# What the task asks
Could you restate the whole listing below word for word, minus the pictures?

-- Opening Marker --

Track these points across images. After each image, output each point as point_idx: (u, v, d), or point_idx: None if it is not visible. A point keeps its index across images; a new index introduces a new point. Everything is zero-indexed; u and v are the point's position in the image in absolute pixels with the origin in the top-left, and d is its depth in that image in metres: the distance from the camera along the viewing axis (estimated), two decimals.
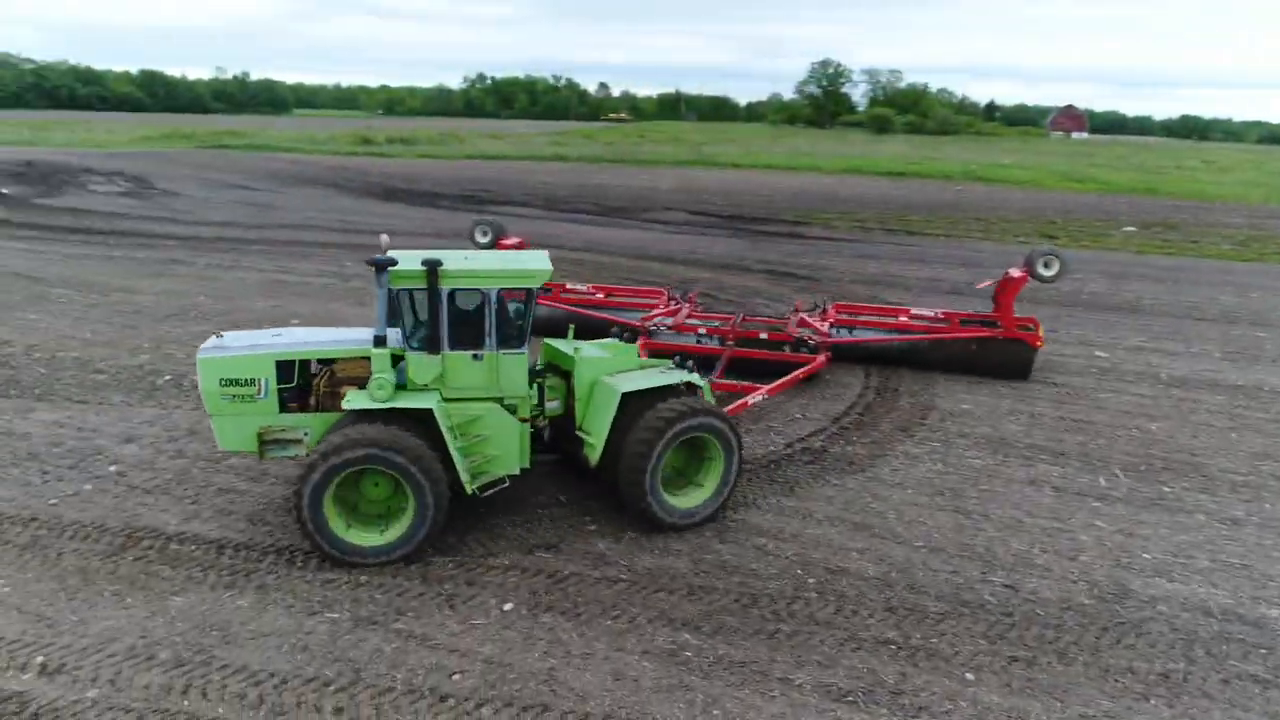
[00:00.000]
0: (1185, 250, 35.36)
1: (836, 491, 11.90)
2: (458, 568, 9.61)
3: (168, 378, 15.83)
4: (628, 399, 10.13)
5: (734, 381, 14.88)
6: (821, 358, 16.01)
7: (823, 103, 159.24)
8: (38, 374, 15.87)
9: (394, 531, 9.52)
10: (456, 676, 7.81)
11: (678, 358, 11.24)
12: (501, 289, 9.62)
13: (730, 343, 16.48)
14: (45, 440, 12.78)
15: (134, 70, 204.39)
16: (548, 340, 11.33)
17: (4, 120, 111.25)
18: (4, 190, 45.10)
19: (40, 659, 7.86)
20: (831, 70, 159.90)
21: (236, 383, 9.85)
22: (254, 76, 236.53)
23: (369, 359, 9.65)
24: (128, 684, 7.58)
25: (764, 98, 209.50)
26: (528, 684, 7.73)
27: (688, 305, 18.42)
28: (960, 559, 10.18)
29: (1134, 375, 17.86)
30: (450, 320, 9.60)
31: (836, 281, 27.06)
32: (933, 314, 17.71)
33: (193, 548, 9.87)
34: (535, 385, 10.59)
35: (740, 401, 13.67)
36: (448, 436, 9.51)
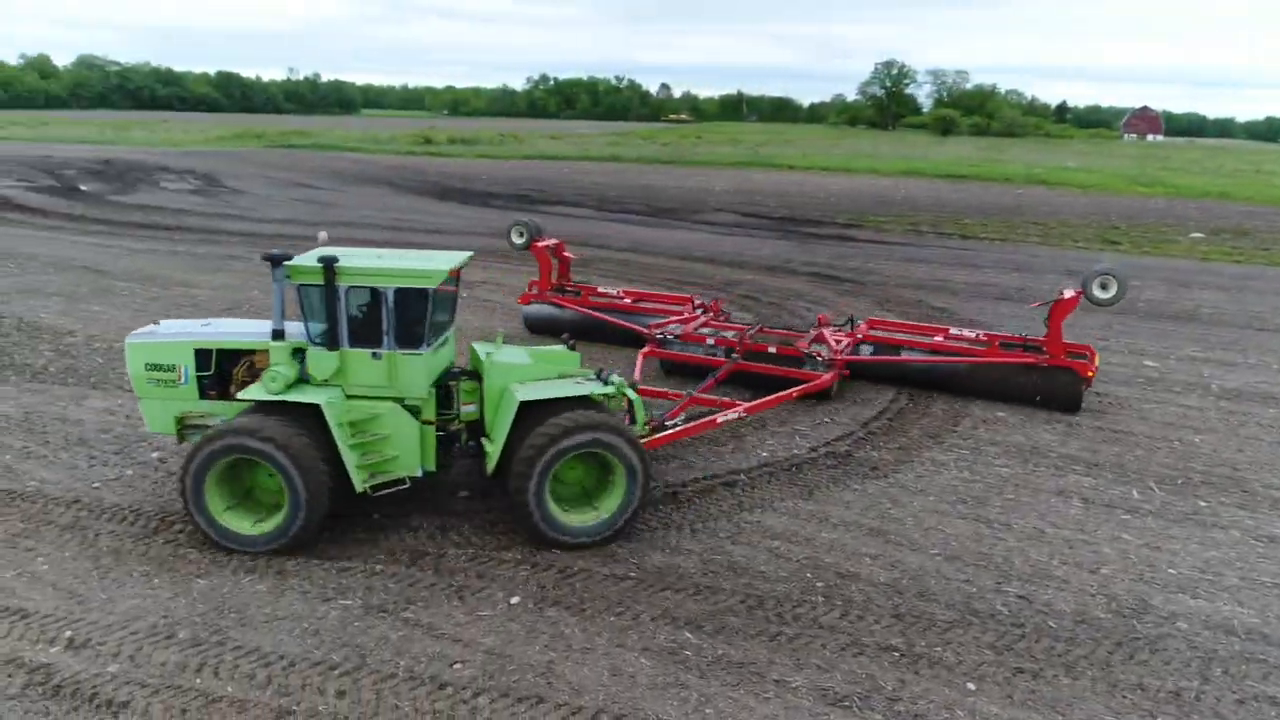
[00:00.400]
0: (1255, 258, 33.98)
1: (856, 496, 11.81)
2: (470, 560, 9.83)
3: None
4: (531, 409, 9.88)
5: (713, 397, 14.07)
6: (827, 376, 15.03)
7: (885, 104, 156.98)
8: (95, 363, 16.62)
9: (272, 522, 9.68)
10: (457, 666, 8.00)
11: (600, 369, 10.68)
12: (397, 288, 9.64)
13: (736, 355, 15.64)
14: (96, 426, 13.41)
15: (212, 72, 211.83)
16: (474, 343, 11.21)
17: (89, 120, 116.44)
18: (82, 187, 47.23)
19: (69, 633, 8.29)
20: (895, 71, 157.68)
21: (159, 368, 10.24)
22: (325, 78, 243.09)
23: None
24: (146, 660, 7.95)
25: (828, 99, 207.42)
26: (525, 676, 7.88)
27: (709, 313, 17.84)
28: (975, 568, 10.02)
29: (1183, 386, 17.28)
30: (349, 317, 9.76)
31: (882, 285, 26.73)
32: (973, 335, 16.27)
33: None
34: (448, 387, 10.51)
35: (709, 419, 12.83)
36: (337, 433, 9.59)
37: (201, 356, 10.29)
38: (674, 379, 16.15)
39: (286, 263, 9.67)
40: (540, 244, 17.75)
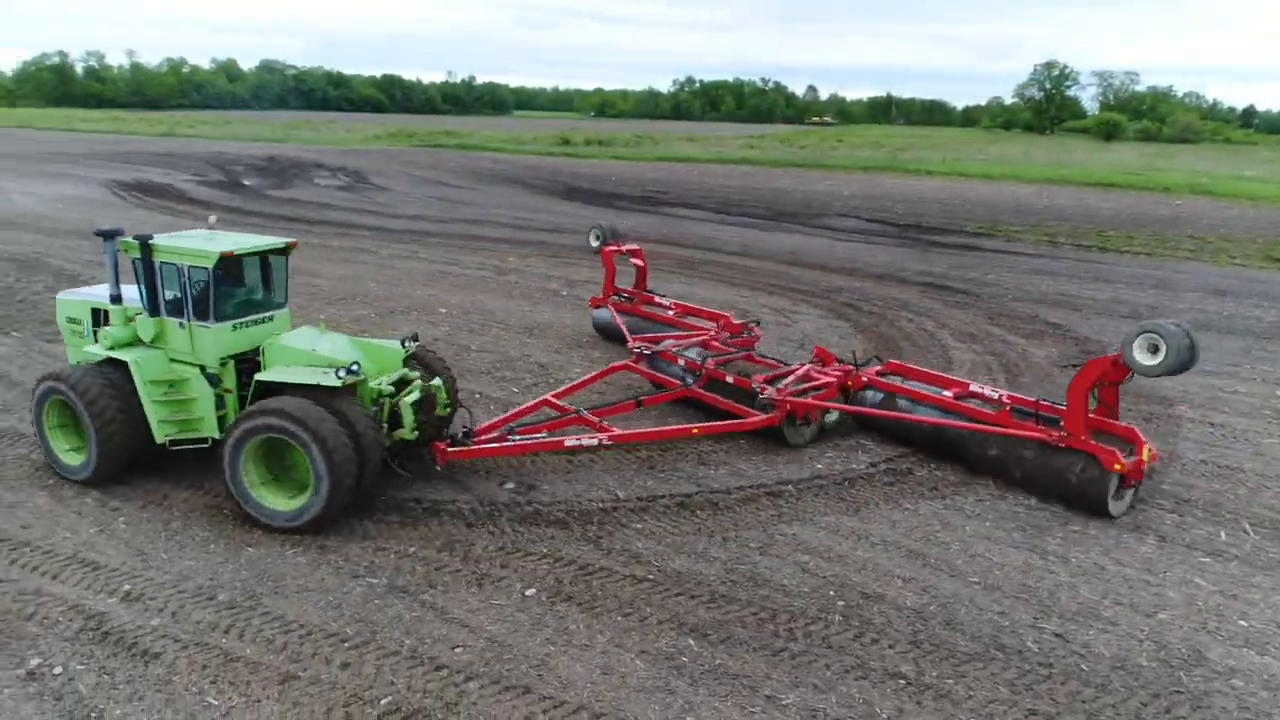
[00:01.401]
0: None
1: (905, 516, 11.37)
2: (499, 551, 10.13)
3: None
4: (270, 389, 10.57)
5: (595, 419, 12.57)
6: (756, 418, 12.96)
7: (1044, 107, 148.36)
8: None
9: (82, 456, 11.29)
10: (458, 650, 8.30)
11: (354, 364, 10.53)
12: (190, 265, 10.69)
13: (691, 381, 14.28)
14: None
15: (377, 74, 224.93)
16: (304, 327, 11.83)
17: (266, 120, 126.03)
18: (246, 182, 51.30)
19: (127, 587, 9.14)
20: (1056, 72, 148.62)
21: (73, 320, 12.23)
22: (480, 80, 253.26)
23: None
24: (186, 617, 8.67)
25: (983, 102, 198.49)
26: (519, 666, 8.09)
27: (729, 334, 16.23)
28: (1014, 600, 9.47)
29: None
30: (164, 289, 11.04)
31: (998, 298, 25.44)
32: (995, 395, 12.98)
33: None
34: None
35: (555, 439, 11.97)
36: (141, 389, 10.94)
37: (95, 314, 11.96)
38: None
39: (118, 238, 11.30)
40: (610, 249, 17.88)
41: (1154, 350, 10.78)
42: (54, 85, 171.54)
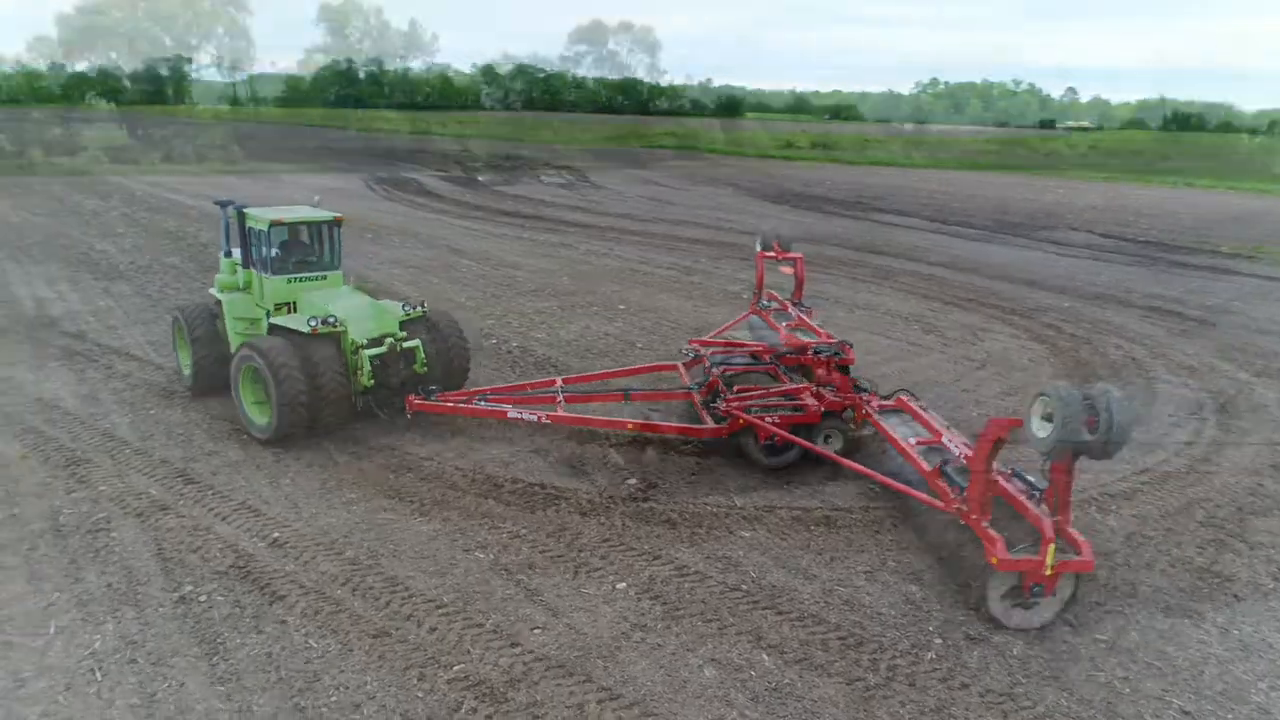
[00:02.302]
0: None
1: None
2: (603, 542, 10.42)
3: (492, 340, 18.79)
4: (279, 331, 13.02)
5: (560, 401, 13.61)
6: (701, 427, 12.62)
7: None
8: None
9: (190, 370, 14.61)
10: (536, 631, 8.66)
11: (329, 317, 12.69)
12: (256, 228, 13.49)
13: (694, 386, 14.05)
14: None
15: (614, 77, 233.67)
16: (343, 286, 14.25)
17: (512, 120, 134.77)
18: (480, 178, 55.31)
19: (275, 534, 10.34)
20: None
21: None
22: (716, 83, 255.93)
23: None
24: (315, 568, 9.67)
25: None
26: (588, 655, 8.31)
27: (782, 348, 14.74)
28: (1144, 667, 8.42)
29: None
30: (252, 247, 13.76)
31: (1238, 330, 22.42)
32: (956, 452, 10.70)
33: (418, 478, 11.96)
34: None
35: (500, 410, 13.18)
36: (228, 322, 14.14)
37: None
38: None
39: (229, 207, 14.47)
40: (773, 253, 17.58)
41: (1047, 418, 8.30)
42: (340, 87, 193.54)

-- Closing Marker --

# Task response
Track these points across images. After each image, output each point as point_idx: (u, v, d), or point_idx: None if it is not visible. A point keeps its index across images; a new index introduces a new point. Everything is zero-indexed; u and v are the point's position in the image in absolute pixels with the origin in the top-left, and d is its depth in that image in metres: the distance from the camera along the viewing axis (estimated), two decimals.
[00:00.000]
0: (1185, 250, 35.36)
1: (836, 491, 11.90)
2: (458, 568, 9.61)
3: (168, 378, 15.83)
4: (628, 399, 10.13)
5: (734, 381, 14.88)
6: (821, 358, 16.01)
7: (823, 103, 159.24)
8: (38, 374, 15.87)
9: (394, 531, 9.52)
10: (456, 676, 7.81)
11: (678, 358, 11.24)
12: (501, 289, 9.62)
13: (730, 343, 16.48)
14: (45, 440, 12.78)
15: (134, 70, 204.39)
16: (548, 340, 11.33)
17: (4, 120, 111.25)
18: (4, 190, 45.10)
19: (40, 659, 7.86)
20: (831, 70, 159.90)
21: (236, 383, 9.85)
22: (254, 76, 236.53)
23: (369, 359, 9.65)
24: (128, 684, 7.58)
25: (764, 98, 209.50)
26: (528, 684, 7.73)
27: (688, 305, 18.42)
28: (960, 559, 10.18)
29: (1134, 375, 17.86)
30: (450, 320, 9.60)
31: (836, 281, 27.06)
32: (933, 314, 17.71)
33: (193, 548, 9.87)
34: (535, 385, 10.59)
35: (740, 401, 13.67)
36: (448, 436, 9.51)
[00:00.400]
0: (1255, 258, 33.98)
1: (856, 496, 11.81)
2: (470, 560, 9.83)
3: None
4: (531, 409, 9.88)
5: (713, 397, 14.07)
6: (827, 376, 15.03)
7: (885, 104, 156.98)
8: (95, 363, 16.62)
9: (272, 522, 9.68)
10: (457, 666, 8.00)
11: (600, 369, 10.68)
12: (397, 288, 9.64)
13: (736, 355, 15.64)
14: (96, 426, 13.41)
15: (212, 72, 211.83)
16: (474, 343, 11.21)
17: (89, 120, 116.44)
18: (82, 187, 47.23)
19: (69, 633, 8.29)
20: (895, 71, 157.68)
21: (159, 368, 10.24)
22: (325, 78, 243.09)
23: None
24: (146, 660, 7.95)
25: (828, 99, 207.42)
26: (525, 676, 7.88)
27: (709, 313, 17.84)
28: (975, 568, 10.02)
29: (1183, 386, 17.28)
30: (349, 317, 9.76)
31: (882, 285, 26.73)
32: (973, 335, 16.27)
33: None
34: (448, 387, 10.51)
35: (709, 419, 12.83)
36: (337, 433, 9.59)
37: (201, 356, 10.29)
38: (674, 379, 16.15)
39: (286, 263, 9.67)
40: (540, 244, 17.75)
[00:01.401]
0: None
1: (905, 516, 11.37)
2: (499, 551, 10.13)
3: None
4: (270, 389, 10.57)
5: (595, 419, 12.57)
6: (756, 418, 12.96)
7: (1044, 107, 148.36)
8: None
9: (82, 456, 11.29)
10: (458, 650, 8.30)
11: (354, 364, 10.53)
12: (190, 265, 10.69)
13: (691, 381, 14.28)
14: None
15: (377, 74, 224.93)
16: (304, 327, 11.83)
17: (266, 120, 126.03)
18: (246, 182, 51.30)
19: (127, 587, 9.14)
20: (1056, 72, 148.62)
21: (73, 320, 12.23)
22: (480, 80, 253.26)
23: None
24: (186, 617, 8.67)
25: (983, 102, 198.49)
26: (519, 666, 8.09)
27: (729, 334, 16.23)
28: (1014, 600, 9.47)
29: None
30: (164, 289, 11.04)
31: (998, 298, 25.44)
32: (995, 395, 12.98)
33: None
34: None
35: (555, 439, 11.97)
36: (141, 389, 10.94)
37: (95, 314, 11.96)
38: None
39: (118, 238, 11.30)
40: (610, 249, 17.88)
41: (1154, 350, 10.78)
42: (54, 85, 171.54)
[00:02.302]
0: None
1: None
2: (603, 542, 10.42)
3: (492, 340, 18.79)
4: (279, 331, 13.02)
5: (560, 401, 13.61)
6: (701, 427, 12.62)
7: None
8: None
9: (190, 370, 14.61)
10: (536, 631, 8.66)
11: (329, 317, 12.69)
12: (256, 228, 13.49)
13: (694, 386, 14.05)
14: None
15: (614, 77, 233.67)
16: (343, 286, 14.25)
17: (512, 120, 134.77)
18: (480, 178, 55.31)
19: (275, 534, 10.34)
20: None
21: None
22: (716, 83, 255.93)
23: None
24: (315, 568, 9.67)
25: None
26: (588, 655, 8.31)
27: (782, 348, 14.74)
28: (1144, 667, 8.42)
29: None
30: (252, 247, 13.76)
31: (1238, 330, 22.42)
32: (956, 452, 10.70)
33: (418, 478, 11.96)
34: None
35: (500, 410, 13.18)
36: (228, 322, 14.14)
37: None
38: None
39: (229, 207, 14.47)
40: (773, 253, 17.58)
41: (1047, 418, 8.30)
42: (340, 87, 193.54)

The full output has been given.